Text excerpt –
1. Grand Jury Recommendation (Sen. Evers SB678/ Rep. Harrell HB353)
  • The proposal will create F.S. 985.702 so that protections similar to those found in F.S. 944.35 for adult offenders under the custody or supervision of the Department of Corrections will be provided to juveniles and young adults under DJJ custody or supervision.
    • Currently, section 827.03, Florida Statutes, makes abuse, aggravated abuse and neglect of “a child” a felony of varying degree.  A “child” is defined as “any person under the age of 18 years.”  Because young adults are common in DJJ facilities and programs, the basic protections of the statute do not extend to everyone in DJJ custody or supervision, despite the fact that they remain vulnerable by virtue of their status as juvenile offenders. 
    • Without eliminating the current protections found in section 827.03, the new statute will protect all offenders in DJJ custody or supervision from malicious battery, inhuman treatment or neglect at the hands of staff in DJJ operated or contracted programs.
2. Juvenile Justice Boards and Councils (Sen. Evers SB676/ Rep. Pilon HB617)
  • F.S. 985.664 authorizes the creation of 87 different boards and councils. DJJ proposes streamlining this system into 20 Circuit Advisory Boards representing each judicial circuit and county in the state. Currently, not all existing boards and councils are able to comply with the statutory requirements of membership and the current system does not produce consistent results. A manageable system of high-performing Circuit Advisory Boards can be achieved by requiring a county commissioner, sheriff, local police chief, and workforce board member from each county in the circuit; along with the state attorney, public defender and judge from the circuit.  This will provide a stronger voice for counties and local communities in juvenile justice related issues, encourage stronger collaboration at the local level, allow for stronger community-based partnerships, and puts Florida’s families first.
3. Repeal Youth Custody Officer and Jail Tours (Sen. Evers SB672 / Rep. Harrell HB4019)

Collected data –
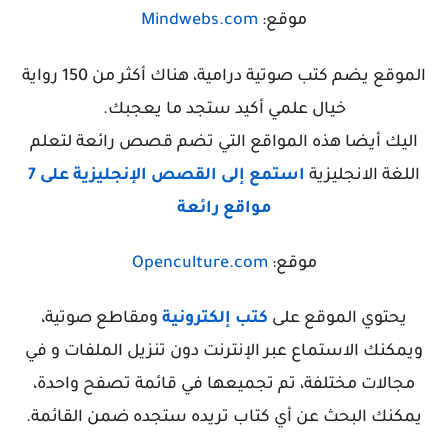
موقع:
Mindwebs.com
الموقع يضم كتب صوتية درامية، هناك أكثر من 150 رواية
خيال علمي أكيد ستجد ما يعجبك.
اليك أيضا هذه المواقع التي تضم قصص رائعة لتعلم
اللغة الانجليزية
استمع إلى القصص الإنجليزية على 7
مواقع رائعة
موقع:
Openculture.com
يحتوي الموقع على
كتب إلكترونية
ومقاطع صوتية،
ويمكنك الاستماع عبر الإنترنت دون تنزيل الملفات و في
مجالات مختلفة، تم
تجميعها
في قائمة تصفح واحدة،
يمكنك
البحث عن أي كتاب تريده ستجده ضمن القائمة.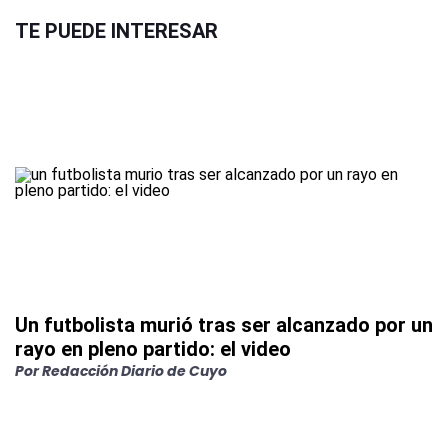
TE PUEDE INTERESAR
Un futbolista murió tras ser alcanzado por un
rayo en pleno partido: el video
Por
Redacción Diario de Cuyo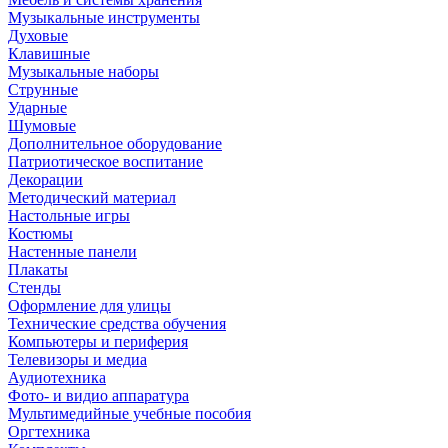
Музыкальные инструменты
Духовые
Клавишные
Музыкальные наборы
Струнные
Ударные
Шумовые
Дополнительное оборудование
Патриотическое воспитание
Декорации
Методический материал
Настольные игры
Костюмы
Настенные панели
Плакаты
Стенды
Оформление для улицы
Технические средства обучения
Компьютеры и периферия
Телевизоры и медиа
Аудиотехника
Фото- и видио аппаратура
Мультимедийные учебные пособия
Оргтехника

What to do – In one to three sentences, explain why the bill summary says the basic protections of section 827.03 do not cover everyone in DJJ custody or supervision. None of these entries is needed.

Response – Section 827.03 protects only a "child," which it defines as any person under the age of 18. Young adults are common in DJJ facilities and programs, so some people in DJJ custody or supervision fall outside that definition, even though they remain vulnerable as juvenile offenders.